Friday, April 29, 2016

Governance toolbox: April 2016 potpourri

While "potpourri" has been the informal theme of the weekly toolbox posts for awhile now, by tradition, the last Friday of the month marks the official call for a healthy mix of Internet goodness carrying the promise of enhancing your nonprofit board's effectiveness.

Do you have a contrarian on your team? -- Even if the answer to the headline for your current board is no, chances are good that you have had the pleasure of having someone who functioned as a devil's advocate in another governance setting. "Pleasure" may not have been the descriptor you had in mind at the time. I've certainly had other phrases bouncing in my head while interacting with individuals who poked and prodded us in sometime uncomfortable directions. But the team research described in this Stanford Business School post offers evidence for not only tolerating the counterpoint that these individuals bring to the table but welcoming and maybe even seeking it out.
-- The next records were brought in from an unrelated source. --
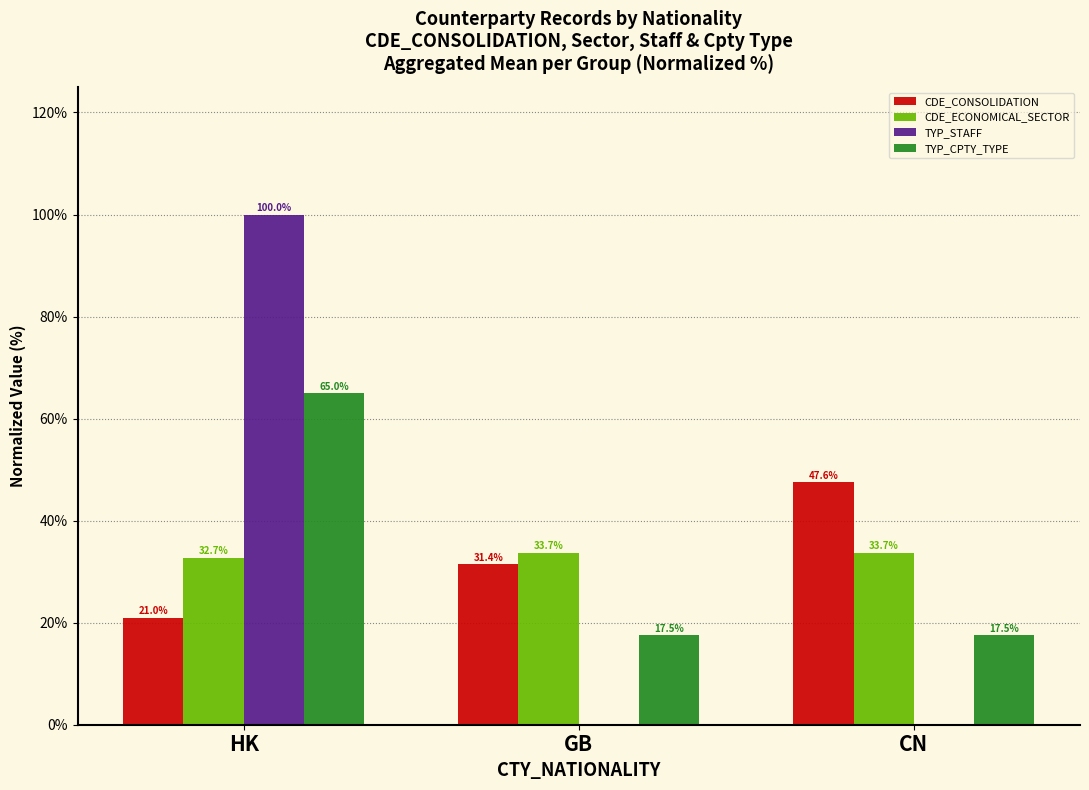

Reading left to right, extract all data points from this chart.

CDE_CONSOLIDATION: 21.0	31.4	47.6
CDE_ECONOMICAL_SECTOR: 32.7	33.7	33.7
TYP_STAFF: 100.0	0.0	0.0
TYP_CPTY_TYPE: 65.0	17.5	17.5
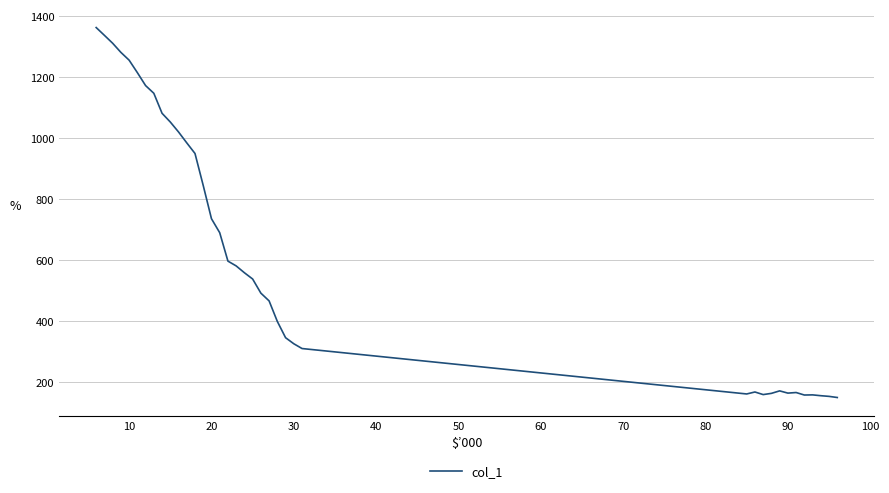

What is the smallest value displayed?

147.7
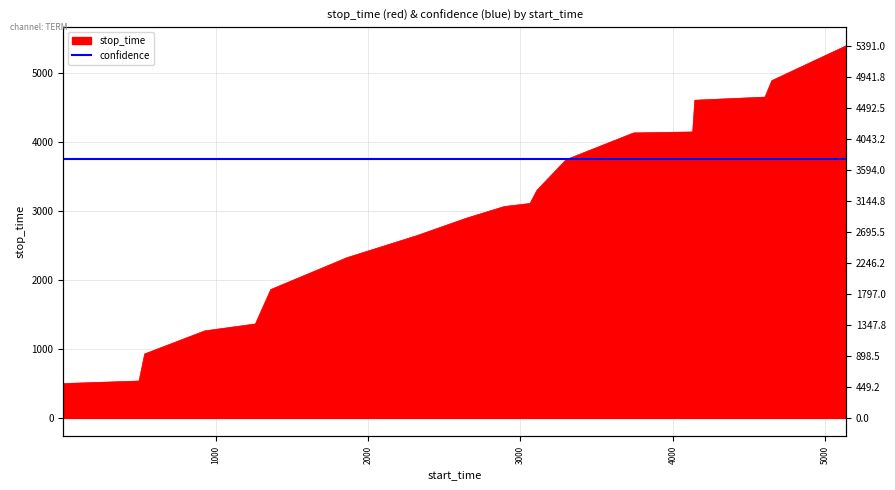

What is the sum of the values at 4130 and 5136?

9534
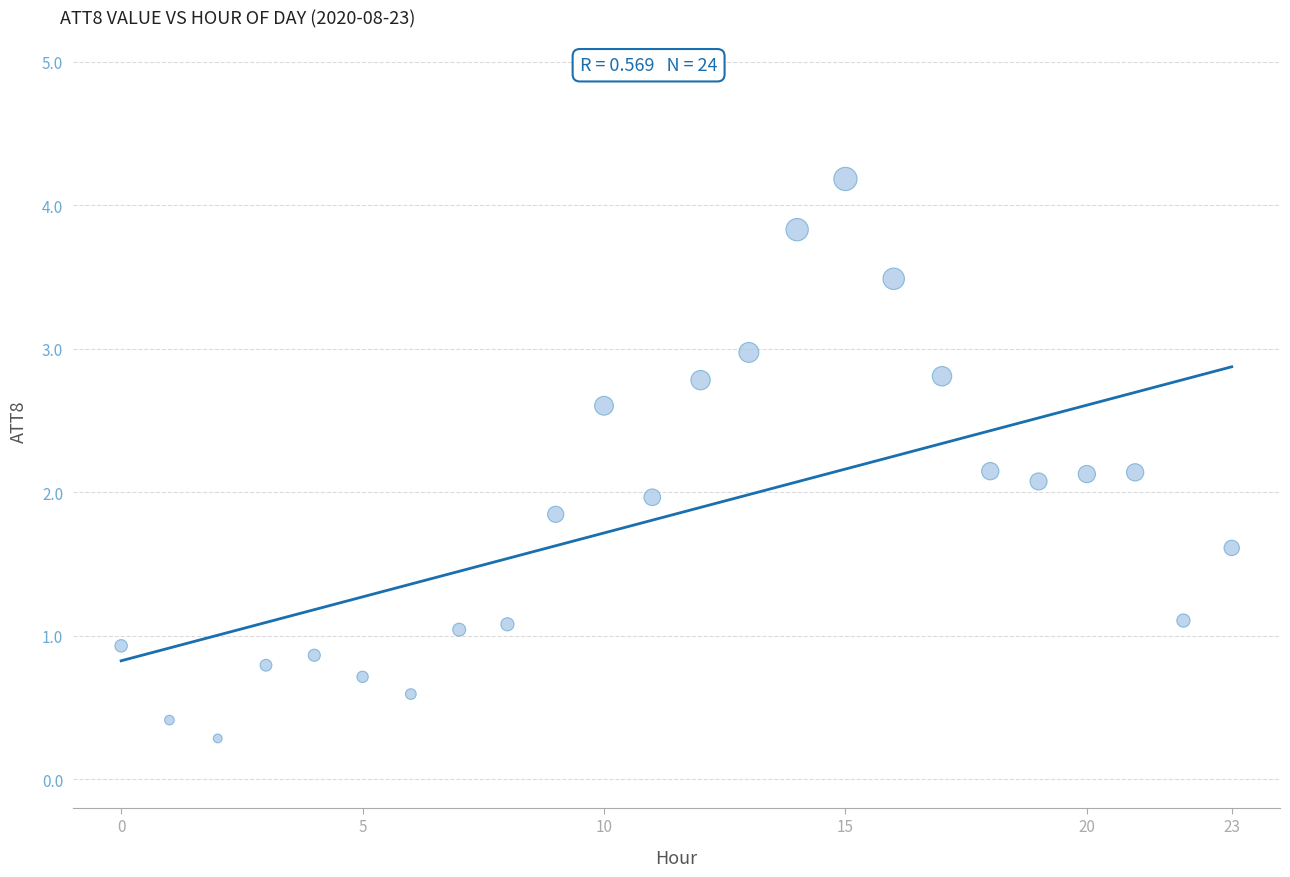

What is the range of Y values (max minus min)?

3.9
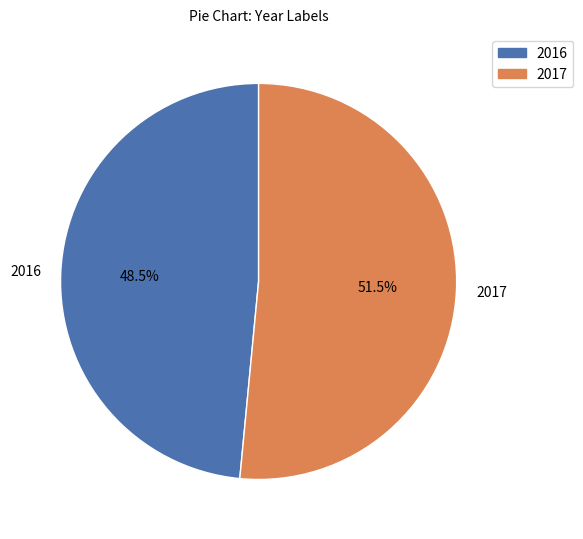

Approximately how many times larger is the value at 2017 compared to 2016?

1.1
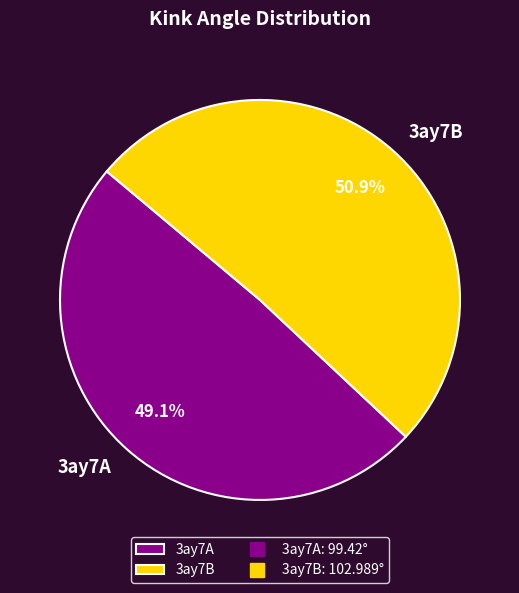

Rank the categories by value from lowest to highest.

3ay7A, 3ay7B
The critical qualifier here is "constructive." The dynamic introduced in presenting divergent opinions should be a constructive push to consider alternatives and seek out information about weaknesses in dominant positions and arguments made.
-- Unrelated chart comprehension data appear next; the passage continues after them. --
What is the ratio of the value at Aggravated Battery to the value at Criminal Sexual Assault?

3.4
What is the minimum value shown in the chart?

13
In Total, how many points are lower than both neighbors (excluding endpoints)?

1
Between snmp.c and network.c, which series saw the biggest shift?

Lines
The five biggest mistakes new leaders make -- As usual, I'm sure Dan Rockwell didn't have nonprofit board leaders in mind when he wrote this recent post. But I see application to that group, some crystal clear and some a slightly bigger stretch. While any of the five mistakes can challenge a board chair's term of service, and the "bonus mistakes" also can be problematic, I'm most drawn to numbers one and three on his list. Boards have a broad range of responsibilities to which they must tend during the year. But they also are volunteers with limits on time and energy for the job. Their organizational missions are (we hope) as broad as they are inspiring. The risk of boards spreading themselves too thin and losing focus for what matters most, right now, is high. That's true of the board chair as well. It also is a significant responsibility that that leader assumes in the position: to challenge the board to identify priority areas where their impact potential is highest and to help that body maintain focus and motivation for succeeding.

Board culture determines governance outcomes -- On first glance, the topic of Cathy Trower's latest LinkedIn post may seem too fuzzy to qualify as a "tool." But I see potential here as a resource for two things: one, individual and collective reflection on how we really function as a board; and two, as the source of potential questions for our next board self-assessment process. In fact, I may just put some energy into doing just that for a self-assessment project I'm developing. What potential "culture" questions does this post spark for you?